Na verdade, a afluência de escritores, pesquisadores, políticos, profissionais liberais e artistas não se restringia às famosas sessões de autógrafos. A Livro 7, fundada primeiramente numa loja modesta, como escreve o autor, em um cubículo de 20 metros quadrados, em meados dos anos 60, portanto, em plena ditadura, mudou-se em poucos anos para um casarão para, finalmente, tornar-se a maior livraria do Brasil.

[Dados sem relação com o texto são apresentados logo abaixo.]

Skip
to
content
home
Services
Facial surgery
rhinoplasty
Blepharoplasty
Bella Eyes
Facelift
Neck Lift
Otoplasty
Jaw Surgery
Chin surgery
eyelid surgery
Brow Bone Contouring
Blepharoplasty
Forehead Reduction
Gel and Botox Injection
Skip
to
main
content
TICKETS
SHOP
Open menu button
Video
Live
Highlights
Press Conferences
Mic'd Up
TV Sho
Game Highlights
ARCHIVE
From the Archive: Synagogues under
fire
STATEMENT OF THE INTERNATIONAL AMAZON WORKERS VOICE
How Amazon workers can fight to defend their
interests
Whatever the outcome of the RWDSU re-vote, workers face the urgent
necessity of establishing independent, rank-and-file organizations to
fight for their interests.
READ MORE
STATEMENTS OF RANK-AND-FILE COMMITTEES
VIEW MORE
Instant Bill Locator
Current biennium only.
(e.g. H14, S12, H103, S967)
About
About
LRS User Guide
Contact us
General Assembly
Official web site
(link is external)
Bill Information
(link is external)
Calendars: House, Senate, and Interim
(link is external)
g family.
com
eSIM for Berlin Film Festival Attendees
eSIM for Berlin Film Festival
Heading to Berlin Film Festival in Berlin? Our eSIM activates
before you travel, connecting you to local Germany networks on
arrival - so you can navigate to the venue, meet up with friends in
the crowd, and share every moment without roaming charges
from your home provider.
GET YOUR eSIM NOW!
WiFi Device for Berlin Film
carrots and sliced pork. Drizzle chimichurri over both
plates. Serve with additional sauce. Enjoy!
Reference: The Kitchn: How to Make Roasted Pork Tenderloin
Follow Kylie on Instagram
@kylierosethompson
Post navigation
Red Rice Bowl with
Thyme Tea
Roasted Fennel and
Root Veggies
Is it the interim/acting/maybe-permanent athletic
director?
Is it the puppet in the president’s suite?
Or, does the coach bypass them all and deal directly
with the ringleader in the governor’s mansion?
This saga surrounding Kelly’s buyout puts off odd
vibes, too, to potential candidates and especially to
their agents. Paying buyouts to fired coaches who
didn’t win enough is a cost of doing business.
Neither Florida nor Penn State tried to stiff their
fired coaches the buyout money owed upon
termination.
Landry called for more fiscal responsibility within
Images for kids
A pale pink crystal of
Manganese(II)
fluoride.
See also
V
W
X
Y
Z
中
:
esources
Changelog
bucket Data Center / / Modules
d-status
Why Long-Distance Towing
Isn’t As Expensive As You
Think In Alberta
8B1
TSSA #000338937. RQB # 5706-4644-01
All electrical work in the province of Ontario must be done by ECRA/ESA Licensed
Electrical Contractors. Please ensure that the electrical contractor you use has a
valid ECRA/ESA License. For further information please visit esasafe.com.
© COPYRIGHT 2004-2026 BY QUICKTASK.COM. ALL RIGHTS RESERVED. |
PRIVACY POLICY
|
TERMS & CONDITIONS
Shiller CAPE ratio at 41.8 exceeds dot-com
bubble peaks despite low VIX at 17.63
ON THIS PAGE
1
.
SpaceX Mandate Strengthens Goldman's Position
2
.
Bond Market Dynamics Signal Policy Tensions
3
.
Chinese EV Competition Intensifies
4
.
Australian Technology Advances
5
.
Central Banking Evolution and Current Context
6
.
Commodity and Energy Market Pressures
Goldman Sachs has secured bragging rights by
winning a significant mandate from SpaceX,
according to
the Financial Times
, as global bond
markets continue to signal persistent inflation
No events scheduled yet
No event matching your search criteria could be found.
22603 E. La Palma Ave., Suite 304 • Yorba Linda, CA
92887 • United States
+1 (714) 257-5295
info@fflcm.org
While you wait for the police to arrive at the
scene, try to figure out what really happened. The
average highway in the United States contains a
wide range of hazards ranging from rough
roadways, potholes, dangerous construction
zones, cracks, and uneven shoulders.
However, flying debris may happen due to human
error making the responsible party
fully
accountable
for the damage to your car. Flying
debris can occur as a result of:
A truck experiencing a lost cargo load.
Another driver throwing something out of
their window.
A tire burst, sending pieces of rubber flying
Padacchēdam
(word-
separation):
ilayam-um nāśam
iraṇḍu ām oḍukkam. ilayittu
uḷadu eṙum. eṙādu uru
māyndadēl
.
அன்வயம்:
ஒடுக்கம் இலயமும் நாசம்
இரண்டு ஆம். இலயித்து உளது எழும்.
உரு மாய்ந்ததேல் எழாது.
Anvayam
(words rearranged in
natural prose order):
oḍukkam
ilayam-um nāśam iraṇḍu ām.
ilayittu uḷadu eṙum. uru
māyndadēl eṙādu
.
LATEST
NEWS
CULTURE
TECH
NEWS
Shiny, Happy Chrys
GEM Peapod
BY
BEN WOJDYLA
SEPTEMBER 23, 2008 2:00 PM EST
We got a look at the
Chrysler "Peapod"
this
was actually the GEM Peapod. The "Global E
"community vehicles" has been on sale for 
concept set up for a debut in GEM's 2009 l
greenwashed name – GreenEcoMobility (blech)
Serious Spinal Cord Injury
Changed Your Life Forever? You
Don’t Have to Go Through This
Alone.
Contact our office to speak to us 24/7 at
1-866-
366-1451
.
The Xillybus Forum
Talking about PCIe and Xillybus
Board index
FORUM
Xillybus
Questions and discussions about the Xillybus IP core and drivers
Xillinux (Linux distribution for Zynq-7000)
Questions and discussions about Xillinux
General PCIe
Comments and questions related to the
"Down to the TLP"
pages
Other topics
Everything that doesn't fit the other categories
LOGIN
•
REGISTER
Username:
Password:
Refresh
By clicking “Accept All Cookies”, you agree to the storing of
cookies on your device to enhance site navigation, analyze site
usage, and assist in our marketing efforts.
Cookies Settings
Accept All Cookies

Podemos concluir que, desde o início, o poder de atração de Tarcísio Pereira era muito forte: vemos fotografias de Miguel Arraes chegando do exílio, de Gilberto Freire, de Ariano Suassuna, e até uma fila imensa de leitores que aguardavam o autógrafo de Sidney Sheldon, ou seja, apesar da presença de um público de esquerda, o que levou a ditadura a vigiar de perto o movimento da livraria, a 7 se tornou um espaço de sociabilidade, vivência literária, muito heterogêneo; além de tudo, o ‘senhor 7’ era um grande inovador de suas práticas livreiras.

Para citar dois exemplos: primeiro, ele enviava aos clientes fiéis amostras de livros recém-chegados. O cliente tinha total liberdade para escolher seus títulos, devolver os demais e, ainda por cima, pagava tudo no final do mês. Ele também criou um serviço de crédito vinculado à livraria; no entanto, as crises econômicas que tomaram de assalto o País ao longo dos anos 90 fragilizaram de tal modo a saúde financeira da livraria, que o seu proprietário foi acumulando muitos calotes dos seus clientes. Em 1999, a Livro 7 fechou as portas.

Seu proprietário, longe de cair no ostracismo, manteve-se firme no mundo dos livros. Este cidadão potiguar, que mais tarde receberia o título de Cidadão Honorário do Recife, no dia 25 de janeiro, aos 73 anos, foi vitimado por complicações da covid-19.  Como ele mesmo disse, ‘uma coisa de que tenho orgulho é de ter sido livreiro de três gerações literárias: eu servi a geração 45, a geração 65 e, depois, a geração dos independentes, que seria, teoricamente, a geração 85.

Foi ele, sobretudo, o livreiro de todo o mundo.